So (I was asking, here)--when do we make first contact with our children? Did they exist way back when they were developing in the womb, or do they come into existence only once they are conscious selves or full persons? I'm not quite at the "full conviction" stage yet, but I'm finding Eric Olson very persuasive. His book The Human Animal: Personal Identity without Psychology is a thing of loveliness--clear, novel, interesting, and ever so subtly funny. (I even like the dedication: "to unemployed philosophers"!) A short version of the core argument is here, and there's a very interesting and amusing interview with Olson here.

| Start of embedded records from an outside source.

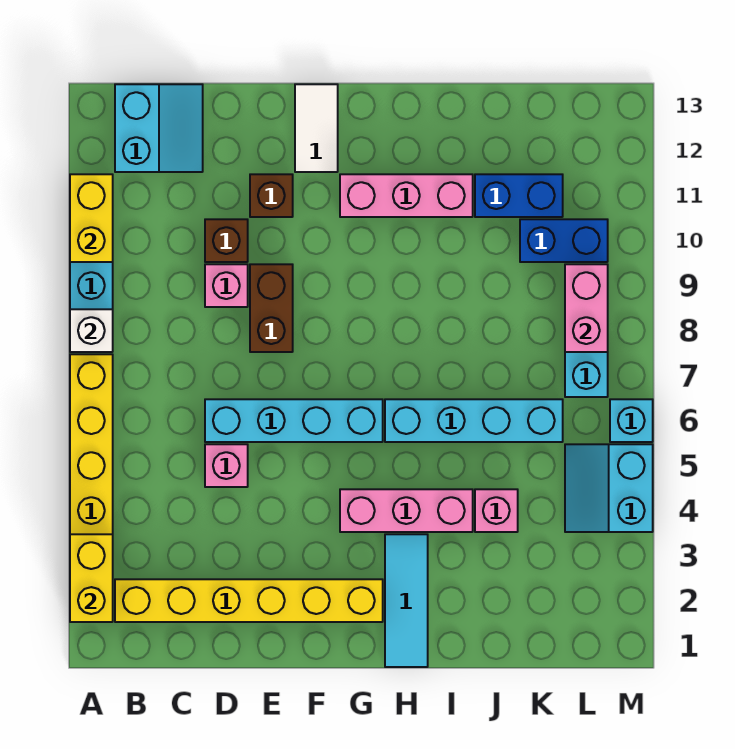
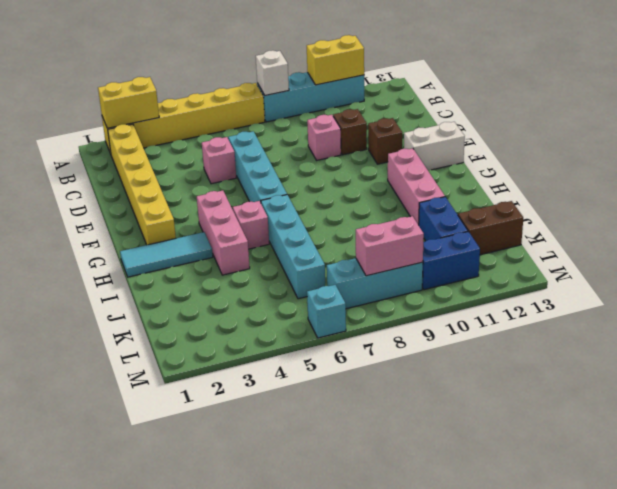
cyan slope B12:C13 level 1 top B -> none
brown brick E8:E9 level 1 -> brown brick K12:K13 level 1
white tile F12:F13 level 1 -> white brick F12:F13 level 1
pink brick J4 level 1 -> pink brick H5 level 1
blue brick K10:L10 level 1 -> blue brick L10:L11 level 1
cyan slope L4:M5 level 1 top M -> none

Obviously something very important happens when a fetus starts to have conscious feelings--probably some time between 20 and 30 weeks. Another important milestone is when an infant or child starts to have the capacities we associate with personhood--self-awareness, rationality, and the like. It's only at that point that a being exists who can remember its past experiences and/or in other ways maintain a continuous mental life. The dominant view of personal identity, the psychological view, says that something even more
monumental happens as these important mental powers set in: a whole new
entity comes into existence. Before one of these crucial mental milestones, only an organism existed, but not my son, not my daughter.
No doubt it makes good sense that we see these milestones as extremely significant, but should we really think of them as ontologically significant--i.e. as moments when something new pops into existence? Olson says no. Each of us is an organism, an animal, and we start to exist soon after conception. More on all of that when I've finished his book ....
And now for something new. I'm visiting the Creation Evidence Museum in Glen Rose, Texas today. Perhaps I'll come back with something to say about it.
1 comment:
"When someone lapses into a persistent vegetative state, his friends and
relatives may conclude that his life no longer has any value. They may even conclude
that he has ceased to exist as a person. But they don't ordinarily suppose that their loved
one no longer exists at all, and that the living organism on the hospital bed is something
numerically different from him--even when they come to believe that there is no mental
continuity between the vegetable and the person."
They may not suppose their loved one no longer exists at all, but that is because they are confused.